* Available data *
****************

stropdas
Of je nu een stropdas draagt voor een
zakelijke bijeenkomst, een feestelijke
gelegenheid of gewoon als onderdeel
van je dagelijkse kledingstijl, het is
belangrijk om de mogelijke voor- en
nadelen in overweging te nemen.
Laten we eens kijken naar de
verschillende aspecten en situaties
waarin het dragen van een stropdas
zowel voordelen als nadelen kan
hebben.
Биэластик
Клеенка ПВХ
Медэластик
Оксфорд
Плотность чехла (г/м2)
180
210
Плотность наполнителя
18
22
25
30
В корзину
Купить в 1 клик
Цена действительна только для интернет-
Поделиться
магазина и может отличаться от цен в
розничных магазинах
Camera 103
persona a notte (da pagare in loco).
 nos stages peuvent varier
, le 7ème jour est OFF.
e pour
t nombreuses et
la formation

****************

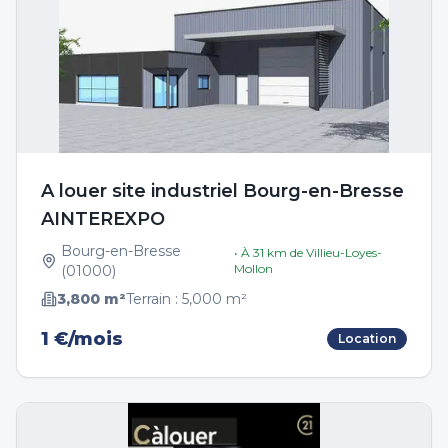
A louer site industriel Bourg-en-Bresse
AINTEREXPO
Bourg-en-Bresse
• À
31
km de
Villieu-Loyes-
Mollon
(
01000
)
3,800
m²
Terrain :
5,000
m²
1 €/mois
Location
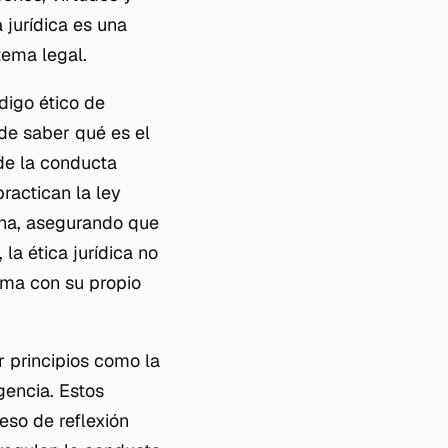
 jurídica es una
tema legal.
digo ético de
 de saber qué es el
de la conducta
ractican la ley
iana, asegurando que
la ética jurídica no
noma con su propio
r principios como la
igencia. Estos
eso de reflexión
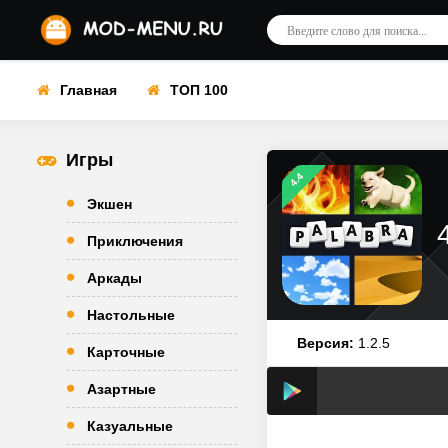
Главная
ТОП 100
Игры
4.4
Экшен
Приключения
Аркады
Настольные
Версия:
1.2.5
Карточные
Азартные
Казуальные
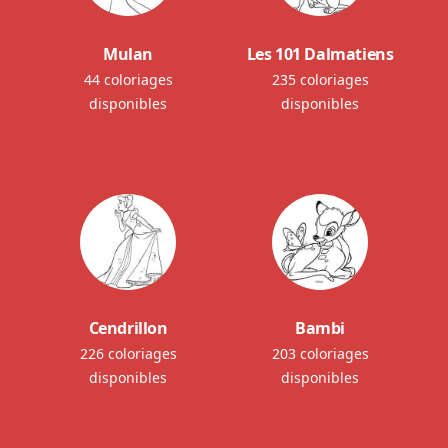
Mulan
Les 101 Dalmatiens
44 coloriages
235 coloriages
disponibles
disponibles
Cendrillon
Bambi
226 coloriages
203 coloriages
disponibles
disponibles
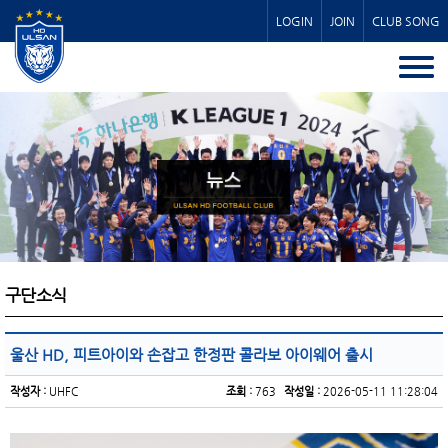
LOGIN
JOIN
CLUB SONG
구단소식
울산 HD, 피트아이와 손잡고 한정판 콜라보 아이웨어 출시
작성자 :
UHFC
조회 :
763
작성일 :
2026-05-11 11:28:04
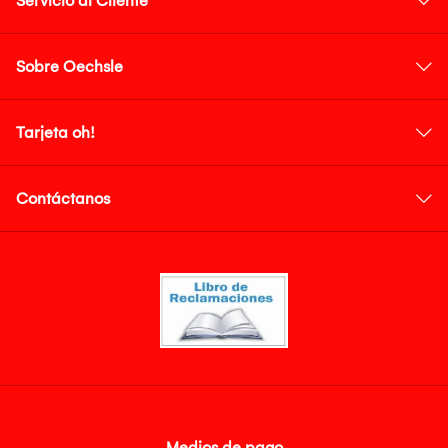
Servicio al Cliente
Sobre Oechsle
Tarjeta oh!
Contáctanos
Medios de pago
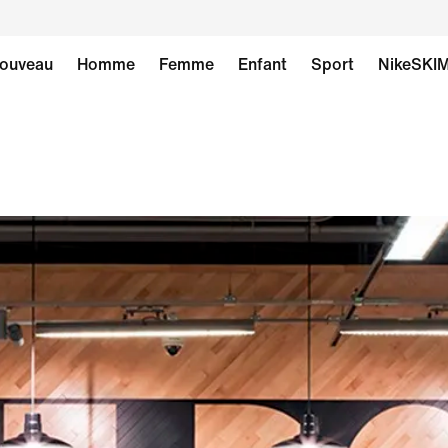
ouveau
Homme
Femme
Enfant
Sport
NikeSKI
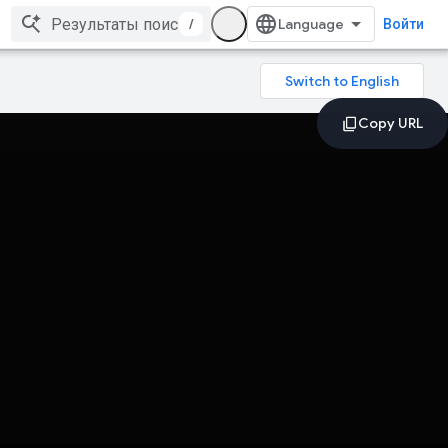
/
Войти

****************

* Instructions to follow *
Show each line of the data above that contains the string "Bourg". Treat uppercase and lowercase as different.

* Task response *
A louer site industriel Bourg-en-Bresse
Bourg-en-Bresse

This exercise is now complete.